— Task to carry out —
Reproduce every one of the following lines verbatim, in the same order.

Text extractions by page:

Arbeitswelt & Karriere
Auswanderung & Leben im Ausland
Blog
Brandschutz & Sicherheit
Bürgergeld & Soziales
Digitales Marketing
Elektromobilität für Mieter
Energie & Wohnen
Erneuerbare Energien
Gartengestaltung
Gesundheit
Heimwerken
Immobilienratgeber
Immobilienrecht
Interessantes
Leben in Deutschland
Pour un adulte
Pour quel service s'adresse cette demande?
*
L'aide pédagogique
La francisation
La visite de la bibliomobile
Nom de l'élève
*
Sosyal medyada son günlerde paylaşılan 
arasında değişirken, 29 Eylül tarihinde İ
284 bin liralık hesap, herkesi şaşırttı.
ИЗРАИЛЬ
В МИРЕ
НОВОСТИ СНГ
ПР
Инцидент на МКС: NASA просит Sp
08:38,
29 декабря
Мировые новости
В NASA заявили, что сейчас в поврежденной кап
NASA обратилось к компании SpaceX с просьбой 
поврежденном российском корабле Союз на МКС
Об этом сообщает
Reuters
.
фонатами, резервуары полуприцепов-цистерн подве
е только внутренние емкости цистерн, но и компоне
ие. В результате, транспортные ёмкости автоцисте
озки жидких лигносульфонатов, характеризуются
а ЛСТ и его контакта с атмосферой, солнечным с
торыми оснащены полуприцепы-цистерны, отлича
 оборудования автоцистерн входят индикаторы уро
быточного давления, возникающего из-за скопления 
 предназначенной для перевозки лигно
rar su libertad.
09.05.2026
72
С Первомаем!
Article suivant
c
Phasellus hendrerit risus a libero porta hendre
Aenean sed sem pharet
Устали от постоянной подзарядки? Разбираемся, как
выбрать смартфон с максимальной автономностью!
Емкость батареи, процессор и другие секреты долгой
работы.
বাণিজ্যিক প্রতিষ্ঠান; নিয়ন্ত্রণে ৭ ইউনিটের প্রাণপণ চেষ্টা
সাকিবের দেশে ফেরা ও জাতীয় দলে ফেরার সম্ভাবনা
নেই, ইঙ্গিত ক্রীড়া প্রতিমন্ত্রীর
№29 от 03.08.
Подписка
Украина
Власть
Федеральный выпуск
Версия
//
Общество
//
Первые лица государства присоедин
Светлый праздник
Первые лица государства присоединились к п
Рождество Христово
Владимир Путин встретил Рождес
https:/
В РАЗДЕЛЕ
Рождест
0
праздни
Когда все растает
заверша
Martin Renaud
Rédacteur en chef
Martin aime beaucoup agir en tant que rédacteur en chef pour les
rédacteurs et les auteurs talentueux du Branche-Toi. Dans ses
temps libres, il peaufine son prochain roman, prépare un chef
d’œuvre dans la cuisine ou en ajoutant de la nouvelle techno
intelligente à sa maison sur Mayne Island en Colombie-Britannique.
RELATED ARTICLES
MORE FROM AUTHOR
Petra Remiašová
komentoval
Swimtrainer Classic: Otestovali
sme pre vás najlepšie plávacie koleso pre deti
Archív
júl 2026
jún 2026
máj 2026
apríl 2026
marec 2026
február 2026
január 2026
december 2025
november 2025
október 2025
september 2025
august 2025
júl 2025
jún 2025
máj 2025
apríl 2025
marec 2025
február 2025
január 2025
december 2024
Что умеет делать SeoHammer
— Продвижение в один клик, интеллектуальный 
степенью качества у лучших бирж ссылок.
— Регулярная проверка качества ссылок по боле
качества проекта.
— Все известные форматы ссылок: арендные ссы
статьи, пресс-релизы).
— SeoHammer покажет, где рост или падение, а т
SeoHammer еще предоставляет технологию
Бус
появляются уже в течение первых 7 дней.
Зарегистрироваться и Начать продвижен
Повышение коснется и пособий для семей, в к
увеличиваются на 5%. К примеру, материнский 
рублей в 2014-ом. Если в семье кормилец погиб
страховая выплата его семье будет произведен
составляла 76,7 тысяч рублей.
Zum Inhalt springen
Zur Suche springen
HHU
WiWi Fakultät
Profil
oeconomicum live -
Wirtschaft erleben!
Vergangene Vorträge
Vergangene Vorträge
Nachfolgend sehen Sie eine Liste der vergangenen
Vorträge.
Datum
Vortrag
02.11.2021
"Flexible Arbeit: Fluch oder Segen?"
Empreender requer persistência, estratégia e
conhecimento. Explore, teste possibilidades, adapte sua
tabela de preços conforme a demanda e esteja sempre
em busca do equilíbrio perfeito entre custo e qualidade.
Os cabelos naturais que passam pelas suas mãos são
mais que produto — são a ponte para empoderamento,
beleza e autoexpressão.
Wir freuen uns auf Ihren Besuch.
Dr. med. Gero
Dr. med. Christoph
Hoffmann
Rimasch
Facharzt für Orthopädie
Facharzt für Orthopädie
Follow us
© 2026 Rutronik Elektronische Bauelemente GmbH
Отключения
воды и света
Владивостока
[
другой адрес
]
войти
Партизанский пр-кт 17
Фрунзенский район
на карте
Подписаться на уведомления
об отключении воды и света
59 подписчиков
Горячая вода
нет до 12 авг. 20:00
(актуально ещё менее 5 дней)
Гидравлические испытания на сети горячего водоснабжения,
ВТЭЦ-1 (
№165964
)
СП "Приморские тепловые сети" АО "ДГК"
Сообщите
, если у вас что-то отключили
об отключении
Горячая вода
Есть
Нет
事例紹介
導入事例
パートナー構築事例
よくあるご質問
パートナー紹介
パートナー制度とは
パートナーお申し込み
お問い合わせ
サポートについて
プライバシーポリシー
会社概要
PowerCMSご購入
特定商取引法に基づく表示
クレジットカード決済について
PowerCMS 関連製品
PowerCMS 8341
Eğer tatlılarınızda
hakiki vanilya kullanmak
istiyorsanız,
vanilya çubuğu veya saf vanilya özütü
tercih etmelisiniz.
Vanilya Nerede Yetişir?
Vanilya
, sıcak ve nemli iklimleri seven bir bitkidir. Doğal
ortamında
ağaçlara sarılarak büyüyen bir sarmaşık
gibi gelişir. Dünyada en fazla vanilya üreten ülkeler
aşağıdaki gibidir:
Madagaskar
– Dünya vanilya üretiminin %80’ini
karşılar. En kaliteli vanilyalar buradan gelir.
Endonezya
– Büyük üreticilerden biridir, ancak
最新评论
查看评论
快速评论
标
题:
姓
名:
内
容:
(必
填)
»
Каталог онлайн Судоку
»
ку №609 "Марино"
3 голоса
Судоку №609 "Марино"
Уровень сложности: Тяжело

— Answer box —
Arbeitswelt & Karriere
Auswanderung & Leben im Ausland
Blog
Brandschutz & Sicherheit
Bürgergeld & Soziales
Digitales Marketing
Elektromobilität für Mieter
Energie & Wohnen
Erneuerbare Energien
Gartengestaltung
Gesundheit
Heimwerken
Immobilienratgeber
Immobilienrecht
Interessantes
Leben in Deutschland
Pour un adulte
Pour quel service s'adresse cette demande?
*
L'aide pédagogique
La francisation
La visite de la bibliomobile
Nom de l'élève
*
Sosyal medyada son günlerde paylaşılan 
arasında değişirken, 29 Eylül tarihinde İ
284 bin liralık hesap, herkesi şaşırttı.
ИЗРАИЛЬ
В МИРЕ
НОВОСТИ СНГ
ПР
Инцидент на МКС: NASA просит Sp
08:38,
29 декабря
Мировые новости
В NASA заявили, что сейчас в поврежденной кап
NASA обратилось к компании SpaceX с просьбой 
поврежденном российском корабле Союз на МКС
Об этом сообщает
Reuters
.
фонатами, резервуары полуприцепов-цистерн подве
е только внутренние емкости цистерн, но и компоне
ие. В результате, транспортные ёмкости автоцисте
озки жидких лигносульфонатов, характеризуются
а ЛСТ и его контакта с атмосферой, солнечным с
торыми оснащены полуприцепы-цистерны, отлича
 оборудования автоцистерн входят индикаторы уро
быточного давления, возникающего из-за скопления 
 предназначенной для перевозки лигно
rar su libertad.
09.05.2026
72
С Первомаем!
Article suivant
c
Phasellus hendrerit risus a libero porta hendre
Aenean sed sem pharet
Устали от постоянной подзарядки? Разбираемся, как
выбрать смартфон с максимальной автономностью!
Емкость батареи, процессор и другие секреты долгой
работы.
বাণিজ্যিক প্রতিষ্ঠান; নিয়ন্ত্রণে ৭ ইউনিটের প্রাণপণ চেষ্টা
সাকিবের দেশে ফেরা ও জাতীয় দলে ফেরার সম্ভাবনা
নেই, ইঙ্গিত ক্রীড়া প্রতিমন্ত্রীর
№29 от 03.08.
Подписка
Украина
Власть
Федеральный выпуск
Версия
//
Общество
//
Первые лица государства присоедин
Светлый праздник
Первые лица государства присоединились к п
Рождество Христово
Владимир Путин встретил Рождес
https:/
В РАЗДЕЛЕ
Рождест
0
праздни
Когда все растает
заверша
Martin Renaud
Rédacteur en chef
Martin aime beaucoup agir en tant que rédacteur en chef pour les
rédacteurs et les auteurs talentueux du Branche-Toi. Dans ses
temps libres, il peaufine son prochain roman, prépare un chef
d’œuvre dans la cuisine ou en ajoutant de la nouvelle techno
intelligente à sa maison sur Mayne Island en Colombie-Britannique.
RELATED ARTICLES
MORE FROM AUTHOR
Petra Remiašová
komentoval
Swimtrainer Classic: Otestovali
sme pre vás najlepšie plávacie koleso pre deti
Archív
júl 2026
jún 2026
máj 2026
apríl 2026
marec 2026
február 2026
január 2026
december 2025
november 2025
október 2025
september 2025
august 2025
júl 2025
jún 2025
máj 2025
apríl 2025
marec 2025
február 2025
január 2025
december 2024
Что умеет делать SeoHammer
— Продвижение в один клик, интеллектуальный 
степенью качества у лучших бирж ссылок.
— Регулярная проверка качества ссылок по боле
качества проекта.
— Все известные форматы ссылок: арендные ссы
статьи, пресс-релизы).
— SeoHammer покажет, где рост или падение, а т
SeoHammer еще предоставляет технологию
Бус
появляются уже в течение первых 7 дней.
Зарегистрироваться и Начать продвижен
Повышение коснется и пособий для семей, в к
увеличиваются на 5%. К примеру, материнский 
рублей в 2014-ом. Если в семье кормилец погиб
страховая выплата его семье будет произведен
составляла 76,7 тысяч рублей.
Zum Inhalt springen
Zur Suche springen
HHU
WiWi Fakultät
Profil
oeconomicum live -
Wirtschaft erleben!
Vergangene Vorträge
Vergangene Vorträge
Nachfolgend sehen Sie eine Liste der vergangenen
Vorträge.
Datum
Vortrag
02.11.2021
"Flexible Arbeit: Fluch oder Segen?"
Empreender requer persistência, estratégia e
conhecimento. Explore, teste possibilidades, adapte sua
tabela de preços conforme a demanda e esteja sempre
em busca do equilíbrio perfeito entre custo e qualidade.
Os cabelos naturais que passam pelas suas mãos são
mais que produto — são a ponte para empoderamento,
beleza e autoexpressão.
Wir freuen uns auf Ihren Besuch.
Dr. med. Gero
Dr. med. Christoph
Hoffmann
Rimasch
Facharzt für Orthopädie
Facharzt für Orthopädie
Follow us
© 2026 Rutronik Elektronische Bauelemente GmbH
Отключения
воды и света
Владивостока
[
другой адрес
]
войти
Партизанский пр-кт 17
Фрунзенский район
на карте
Подписаться на уведомления
об отключении воды и света
59 подписчиков
Горячая вода
нет до 12 авг. 20:00
(актуально ещё менее 5 дней)
Гидравлические испытания на сети горячего водоснабжения,
ВТЭЦ-1 (
№165964
)
СП "Приморские тепловые сети" АО "ДГК"
Сообщите
, если у вас что-то отключили
об отключении
Горячая вода
Есть
Нет
事例紹介
導入事例
パートナー構築事例
よくあるご質問
パートナー紹介
パートナー制度とは
パートナーお申し込み
お問い合わせ
サポートについて
プライバシーポリシー
会社概要
PowerCMSご購入
特定商取引法に基づく表示
クレジットカード決済について
PowerCMS 関連製品
PowerCMS 8341
Eğer tatlılarınızda
hakiki vanilya kullanmak
istiyorsanız,
vanilya çubuğu veya saf vanilya özütü
tercih etmelisiniz.
Vanilya Nerede Yetişir?
Vanilya
, sıcak ve nemli iklimleri seven bir bitkidir. Doğal
ortamında
ağaçlara sarılarak büyüyen bir sarmaşık
gibi gelişir. Dünyada en fazla vanilya üreten ülkeler
aşağıdaki gibidir:
Madagaskar
– Dünya vanilya üretiminin %80’ini
karşılar. En kaliteli vanilyalar buradan gelir.
Endonezya
– Büyük üreticilerden biridir, ancak
最新评论
查看评论
快速评论
标
题:
姓
名:
内
容:
(必
填)
»
Каталог онлайн Судоку
»
ку №609 "Марино"
3 голоса
Судоку №609 "Марино"
Уровень сложности: Тяжело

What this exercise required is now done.